Ins Jenseits befördert
Apotheker Frank Hiepe warnte anlässlich eines Interviews im Südwestfunk vor einer Verwechslungsgefahr von Bärlauchblättern mit den Blättern der giftigen Herbstzeitlose. Die Gefahr besteht deshalb, weil manchmal die Herbstzeitlose in der Nähe von Bärlauchbeständen wachsen und die Blätter von Laien nicht immer unterschieden werden können. Frank Hiepe erwähnte einen Vergiftungsfall: Eine Frau sammelte eine Portion Bärlauchblätter, die einige Blätter der Herbstzeitlose enthielt. Sie kochte damit ihrem Gatten ein feines Süppchen. Dieses Mahl überlebte der Mann nicht. Apotheker Hiepe erwähnte auch, wie man Bärlauchblätter leicht von anderen unterscheiden kann. Bärlauchblätter riechen und schmecken knoblauchartig.
 
Eine Kundin, die nach dem Interview in die Wiesental-Apotheke in Zell kam, meinte zu Frank Hiepe: „Herzlichen Dank für ihren guten Tipp.“ Der Apotheker glaubte zunächst, sie bedanke sich für den Ratschlag, wie man Bärlauchblätter von giftigen Blättern unterscheide. Aber die Kundin meinte etwas ganz anderes. Sie sagte: „Nun weiss ich, wie man jemanden um die Ecke bringen kann.“
 
Baldrian gegen Durchfall
Folgender Witz kursiert bei uns im Südschwarzwald.
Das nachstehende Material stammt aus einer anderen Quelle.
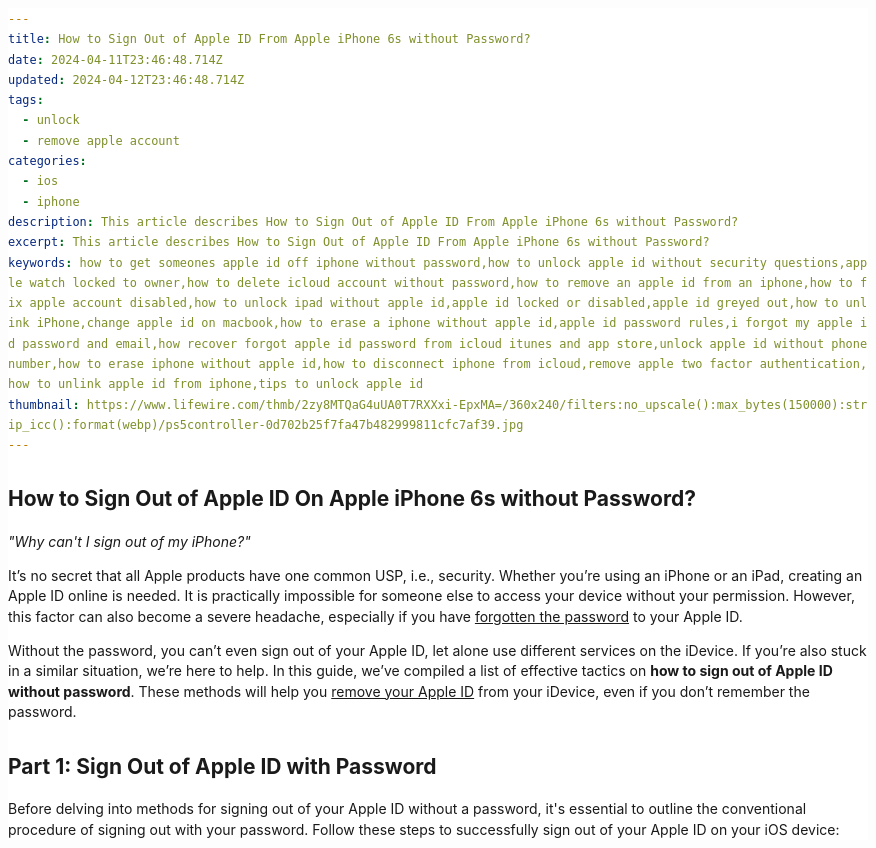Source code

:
 ```yaml
---
title: How to Sign Out of Apple ID From Apple iPhone 6s without Password?
date: 2024-04-11T23:46:48.714Z
updated: 2024-04-12T23:46:48.714Z
tags: 
  - unlock
  - remove apple account
categories:
  - ios
  - iphone
description: This article describes How to Sign Out of Apple ID From Apple iPhone 6s without Password?
excerpt: This article describes How to Sign Out of Apple ID From Apple iPhone 6s without Password?
keywords: how to get someones apple id off iphone without password,how to unlock apple id without security questions,apple watch locked to owner,how to delete icloud account without password,how to remove an apple id from an iphone,how to fix apple account disabled,how to unlock ipad without apple id,apple id locked or disabled,apple id greyed out,how to unlink iPhone,change apple id on macbook,how to erase a iphone without apple id,apple id password rules,i forgot my apple id password and email,how recover forgot apple id password from icloud itunes and app store,unlock apple id without phone number,how to erase iphone without apple id,how to disconnect iphone from icloud,remove apple two factor authentication,how to unlink apple id from iphone,tips to unlock apple id
thumbnail: https://www.lifewire.com/thmb/2zy8MTQaG4uUA0T7RXXxi-EpxMA=/360x240/filters:no_upscale():max_bytes(150000):strip_icc():format(webp)/ps5controller-0d702b25f7fa47b482999811cfc7af39.jpg
---
```


## How to Sign Out of Apple ID On Apple iPhone 6s without Password?

_"Why can't I sign out of my iPhone?"_

It’s no secret that all Apple products have one common USP, i.e., security. Whether you’re using an iPhone or an iPad, creating an Apple ID online is needed. It is practically impossible for someone else to access your device without your permission. However, this factor can also become a severe headache, especially if you have [forgotten the password](https://drfone.wondershare.com/icloud/forgot-icloud-password.html) to your Apple ID.

Without the password, you can’t even sign out of your Apple ID, let alone use different services on the iDevice. If you’re also stuck in a similar situation, we’re here to help. In this guide, we’ve compiled a list of effective tactics on **how to sign out of Apple ID without password**. These methods will help you [remove your Apple ID](https://drfone.wondershare.com/apple-account/how-to-remove-an-apple-id-from-an-iphone.html) from your iDevice, even if you don’t remember the password.

<iframe width="560" height="315" src="https://www.youtube.com/embed/jmU_WBObOEA" title="YouTube video player" frameborder="0" allow="accelerometer; autoplay; clipboard-write; encrypted-media; gyroscope; picture-in-picture" allowfullscreen="allowfullscreen"></iframe>

## Part 1: Sign Out of Apple ID with Password

Before delving into methods for signing out of your Apple ID without a password, it's essential to outline the conventional procedure of signing out with your password. Follow these steps to successfully sign out of your Apple ID on your iOS device:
Als ein von Durchfall geplagter Zeitgenosse in eine Apotheke kam und ein probates Mittel verlangte, bekam er von einem Lehrling aus Versehen Baldrian-Tropfen. Als der Apotheker von der Verwechslung erfuhr, war er natürlich ausser sich. Zum Glück kam der Kunde nach einigen Tagen wieder in die Apotheke. Der Apotheker wollte gern wissen, wie das Mittel denn bei ihm angeschlagen hat. Darauf antwortete der Geplagte: „Sehr gut, nun rege ich mich wegen des Durchfalls nicht mehr auf.“
 
Literatur
Scholz, Heinz; Hiepe, Frank: „Arnika und Frauenwohl“ (Heilpflanzen aus Baden-Württemberg, dem Elsass und der Nordschweiz), IPa-Verlag, Vaihingen 2002.
Von Zeltingen, Otfried: „Riss dir ke Bein erüs!“, Sammlung und Deutung der witzigsten alemannischen, meist elsässischen Anekdoten, Selbstverlag, Traenheim, 2. Auflage 1972.